Problem: Only lines holding the word "shoulder" are wanted. Copy them from the listing below.

[Material for this task]

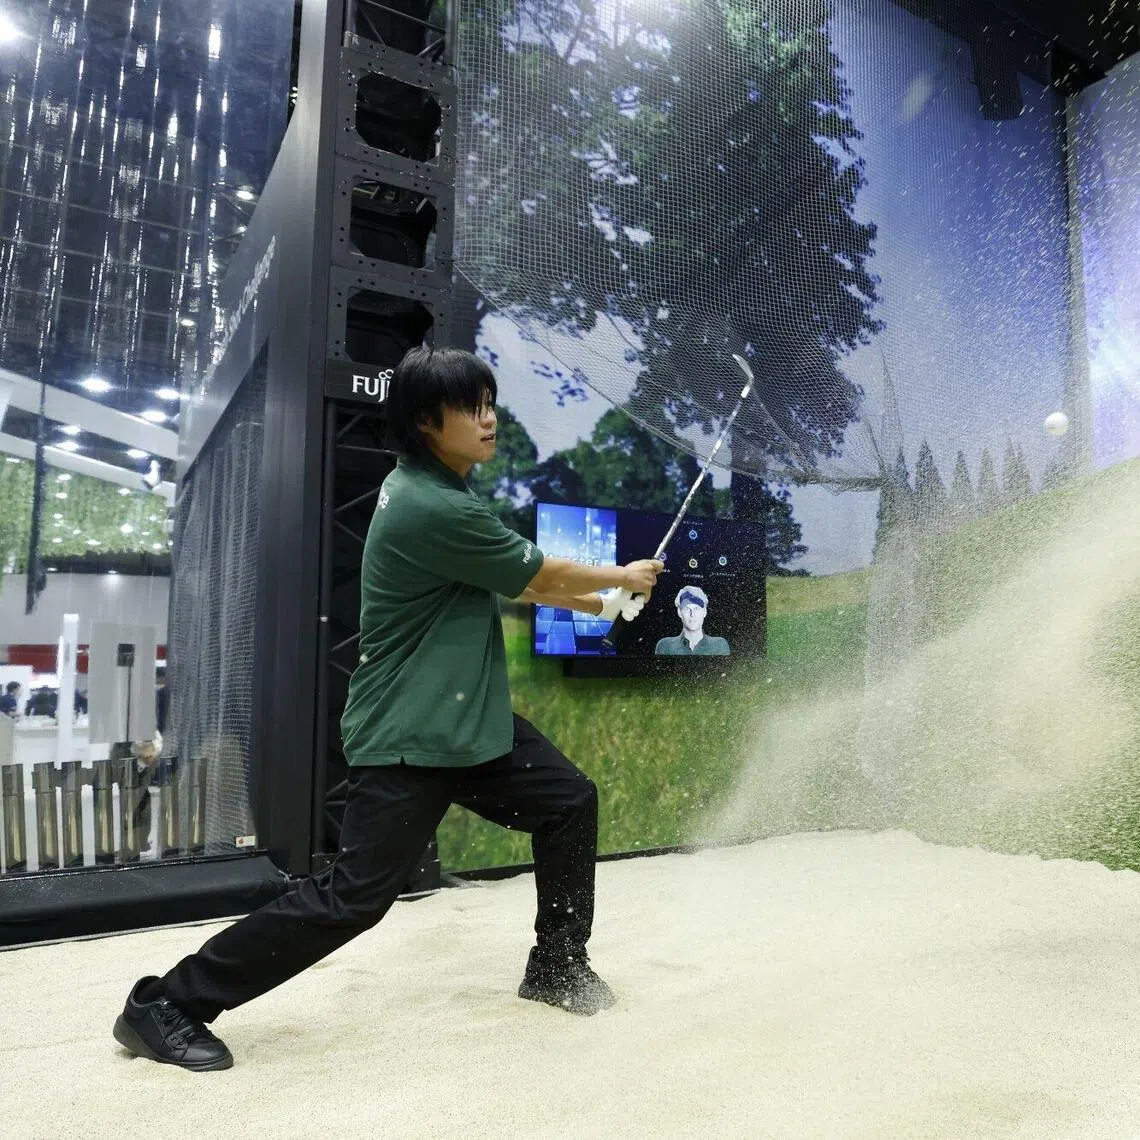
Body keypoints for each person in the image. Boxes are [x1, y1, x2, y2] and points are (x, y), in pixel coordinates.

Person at [112, 346, 662, 1072]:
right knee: (353, 898)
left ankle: (557, 966)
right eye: (473, 407)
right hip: (413, 731)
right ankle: (168, 1004)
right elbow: (538, 570)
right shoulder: (432, 506)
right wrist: (621, 574)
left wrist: (600, 602)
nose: (490, 419)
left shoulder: (441, 493)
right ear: (427, 422)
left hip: (466, 725)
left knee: (568, 801)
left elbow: (520, 581)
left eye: (490, 401)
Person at [654, 585, 730, 656]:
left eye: (696, 608)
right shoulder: (665, 646)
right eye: (687, 609)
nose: (692, 614)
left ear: (705, 612)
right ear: (679, 612)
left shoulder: (719, 645)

[/Material for this task]

Result below:
right shoulder: (432, 506)
left shoulder: (441, 493)
right shoulder: (665, 646)
left shoulder: (719, 645)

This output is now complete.